Людей не видно. Еще до зари народ разошелся и разъехался на фермы, на покос, на мельницу, на сбор и отгрузку продуктов и топлива по приказу немецкого командования. Маленькая работящая страна натужно, со скрытой яростью кормила солдат фюрера.


Женщина не решалась позвать хозяйку дома. Звуки могут всполошить охрану, расквартированных на хуторе немецких офицеров; ее просто прогонят или хуже того – побьют. Оставалось ждать.


Большое хозяйство и содержание на постое господ – немецких офицеров – настраивало эстонцев искать дополнительные рабочие руки, и с этим вопросом они обращались к своим гостям и коменданту концентрационного лагеря.


 Хозяйка дома сама выбрала Анну для сельскохозяйственных работ в поместье и осталась довольна. Теперь вместо заготовки сланцев, куда ежедневно отправляли лагерников, Анна два–три раза в неделю работала на хуторе.


Хозяйка спокойно согласилась, чтобы вместе с Анной приходили и ее дети.


Наконец, их заметили. Из дома вышла немолодая опрятная женщина и рукой пригласила заходить во двор.


Анна усадила детей в тени забора и направилась к подворью. Двери амбара с напевом распахнулись и дети могли наблюдать, как мама вилами сбрасывает откуда-то сверху пласты сена.


Во дворе показалась хозяйка с полной тарелкой творога. Со словами «Цып-цып-цып» она неспешно плыла к курятнику, где множество пеструшек кружили около длинного деревянного корытца. Женщина высыпала в корытце творог и поспешила обратно.

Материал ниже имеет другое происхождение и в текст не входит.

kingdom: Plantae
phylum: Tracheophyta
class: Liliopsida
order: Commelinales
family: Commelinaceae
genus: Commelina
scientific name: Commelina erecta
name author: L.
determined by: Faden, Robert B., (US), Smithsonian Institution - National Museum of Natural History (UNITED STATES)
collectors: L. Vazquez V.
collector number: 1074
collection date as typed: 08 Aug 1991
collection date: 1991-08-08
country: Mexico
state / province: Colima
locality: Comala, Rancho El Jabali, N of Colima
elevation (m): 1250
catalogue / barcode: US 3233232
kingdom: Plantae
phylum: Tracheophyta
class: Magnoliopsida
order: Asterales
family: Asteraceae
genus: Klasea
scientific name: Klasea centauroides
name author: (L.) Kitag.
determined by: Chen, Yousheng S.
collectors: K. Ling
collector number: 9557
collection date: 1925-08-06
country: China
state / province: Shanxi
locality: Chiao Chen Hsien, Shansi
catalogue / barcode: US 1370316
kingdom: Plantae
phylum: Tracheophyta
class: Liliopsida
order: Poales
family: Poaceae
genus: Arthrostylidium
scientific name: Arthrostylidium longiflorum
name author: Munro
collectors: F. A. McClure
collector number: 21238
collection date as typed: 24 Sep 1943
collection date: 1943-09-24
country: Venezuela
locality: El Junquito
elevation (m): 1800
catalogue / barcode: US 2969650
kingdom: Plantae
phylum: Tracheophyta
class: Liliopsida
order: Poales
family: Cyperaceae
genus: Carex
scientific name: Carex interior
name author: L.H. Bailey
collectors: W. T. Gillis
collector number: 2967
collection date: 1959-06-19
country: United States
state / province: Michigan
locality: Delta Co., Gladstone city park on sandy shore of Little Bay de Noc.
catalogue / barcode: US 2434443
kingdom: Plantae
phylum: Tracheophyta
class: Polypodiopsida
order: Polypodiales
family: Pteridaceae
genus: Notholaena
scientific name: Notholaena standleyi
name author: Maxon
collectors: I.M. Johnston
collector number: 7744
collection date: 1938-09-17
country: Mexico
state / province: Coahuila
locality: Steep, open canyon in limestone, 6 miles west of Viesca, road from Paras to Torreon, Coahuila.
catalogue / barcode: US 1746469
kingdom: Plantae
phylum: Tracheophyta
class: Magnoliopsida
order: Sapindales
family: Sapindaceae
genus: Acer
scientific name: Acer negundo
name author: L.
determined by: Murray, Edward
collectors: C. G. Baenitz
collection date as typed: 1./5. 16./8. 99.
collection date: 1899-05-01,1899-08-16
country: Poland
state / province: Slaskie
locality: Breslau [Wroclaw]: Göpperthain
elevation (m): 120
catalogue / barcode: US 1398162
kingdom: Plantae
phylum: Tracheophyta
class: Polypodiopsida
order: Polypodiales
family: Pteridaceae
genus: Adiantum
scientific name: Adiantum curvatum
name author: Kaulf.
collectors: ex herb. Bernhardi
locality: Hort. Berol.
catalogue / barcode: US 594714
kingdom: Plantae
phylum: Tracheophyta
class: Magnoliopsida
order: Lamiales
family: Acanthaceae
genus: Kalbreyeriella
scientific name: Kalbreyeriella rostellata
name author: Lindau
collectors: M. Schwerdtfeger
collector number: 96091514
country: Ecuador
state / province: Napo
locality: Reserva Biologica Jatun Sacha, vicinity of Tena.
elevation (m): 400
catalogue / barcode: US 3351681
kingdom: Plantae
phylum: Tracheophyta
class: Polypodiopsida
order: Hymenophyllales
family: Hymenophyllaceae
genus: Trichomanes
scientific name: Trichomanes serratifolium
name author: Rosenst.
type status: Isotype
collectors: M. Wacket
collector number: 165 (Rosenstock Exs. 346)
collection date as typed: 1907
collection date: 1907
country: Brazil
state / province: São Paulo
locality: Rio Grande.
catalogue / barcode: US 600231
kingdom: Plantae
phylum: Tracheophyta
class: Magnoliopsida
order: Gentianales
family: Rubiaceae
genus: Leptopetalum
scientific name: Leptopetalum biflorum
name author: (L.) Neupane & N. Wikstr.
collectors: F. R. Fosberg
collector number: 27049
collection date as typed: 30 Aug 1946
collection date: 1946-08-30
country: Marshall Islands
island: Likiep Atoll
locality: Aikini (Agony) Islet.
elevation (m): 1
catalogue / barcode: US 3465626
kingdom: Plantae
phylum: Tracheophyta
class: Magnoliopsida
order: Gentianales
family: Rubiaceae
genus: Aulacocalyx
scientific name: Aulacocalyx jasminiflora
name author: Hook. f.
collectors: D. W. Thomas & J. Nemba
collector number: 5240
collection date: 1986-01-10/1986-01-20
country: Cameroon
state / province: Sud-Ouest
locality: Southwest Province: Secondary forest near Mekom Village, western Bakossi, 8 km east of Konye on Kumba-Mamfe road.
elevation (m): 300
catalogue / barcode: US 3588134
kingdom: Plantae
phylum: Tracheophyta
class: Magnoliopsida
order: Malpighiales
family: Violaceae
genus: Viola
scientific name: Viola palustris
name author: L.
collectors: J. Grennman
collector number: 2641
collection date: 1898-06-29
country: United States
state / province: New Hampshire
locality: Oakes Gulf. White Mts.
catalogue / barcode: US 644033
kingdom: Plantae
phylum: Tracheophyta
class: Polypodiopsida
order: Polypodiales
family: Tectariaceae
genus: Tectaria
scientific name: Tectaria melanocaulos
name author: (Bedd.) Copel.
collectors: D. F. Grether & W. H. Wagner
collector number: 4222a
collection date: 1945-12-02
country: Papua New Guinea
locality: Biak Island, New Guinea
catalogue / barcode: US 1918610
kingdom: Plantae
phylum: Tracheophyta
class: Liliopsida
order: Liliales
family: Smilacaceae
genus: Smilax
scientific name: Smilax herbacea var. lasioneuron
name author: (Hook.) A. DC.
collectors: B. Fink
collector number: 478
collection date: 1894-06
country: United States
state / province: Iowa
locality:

 Как только хозяйка взошла на крыльцо и скрылась в сенях, дети, внимательно наблюдавшие за происходящим, не сговариваясь, на четвереньках подобрались к корыту и стали быстро поедать творог.


Курам не понравилось такое вероломство, и они подняли переполох. Особенно старался петух. Вылупив и без того большие красные глаза, он так и норовил подобраться к малышам и клюнуть в пятку. Он по-боевому вытягивал лапу с длинными шпорами и громко возмущался.


Положение спасла хозяйка, выглянув на шум во дворе. Она что-то мягко лопотала на своем языке, разводила руки и хлопала ладонями по бедрам, однако нотки ее голоса были скорее жалостливые, чем сердитые.


Хозяйка оттащила детей от корытца и, утирая их носы своим передником, увела в дом. Анна, со страхом наблюдавшая из амбара начало событий, облегченно вздохнула: «Эта не сделает детям зла».


А между тем, добрая женщина усадила детей за блестевший чистотой стол и поставила перед ними по миске с кашей.


Темная густая каша издавала какой-то особенный аромат, и мальчик сосредоточился только на процессе еды. Зато его младшая сестренка, по непонятной хозяйке причине, вдруг стала сдвигать кашу к краю миски, а потом застыла с поднятой ложкой.


 Лена неожиданно обнаружила на дне миски рисунок с яркими красками и теперь внимательно изучала его. Глаза девочки встретились с круглыми глазами дивной птицы из миски, и малышка спросила:


– Ты здесь живешь?


 Не получив ответа, Лена задумалась, как подружиться с птицей и никогда с ней не расставаться.


Из состояния мечтательности ее вывел голос хозяйки.


– Ешь кашу, – улыбнулась она.


 Когда миски опустели, хозяйка вывела малышей во двор, прихватив большой поднос с кормом для кур, оставшихся, как она считала, голодными. Куры осторожно кружили вокруг корытца, пока им ссыпали еду.


 Но каково было изумление хозяйки, когда дети опустились на четвереньки и присоединились к курам.


– Ах! Ах! Ах! Иисус Мария! – причитала женщина, шлепая себя по крутым бокам. Искажая русские и немецкие слова, звучащие наряду с эстонскими фразами, она вновь повела детей в дом.


 Горестно вздыхая и жалостливо поглядывая на них, она накладывала в миски новую порцию каши.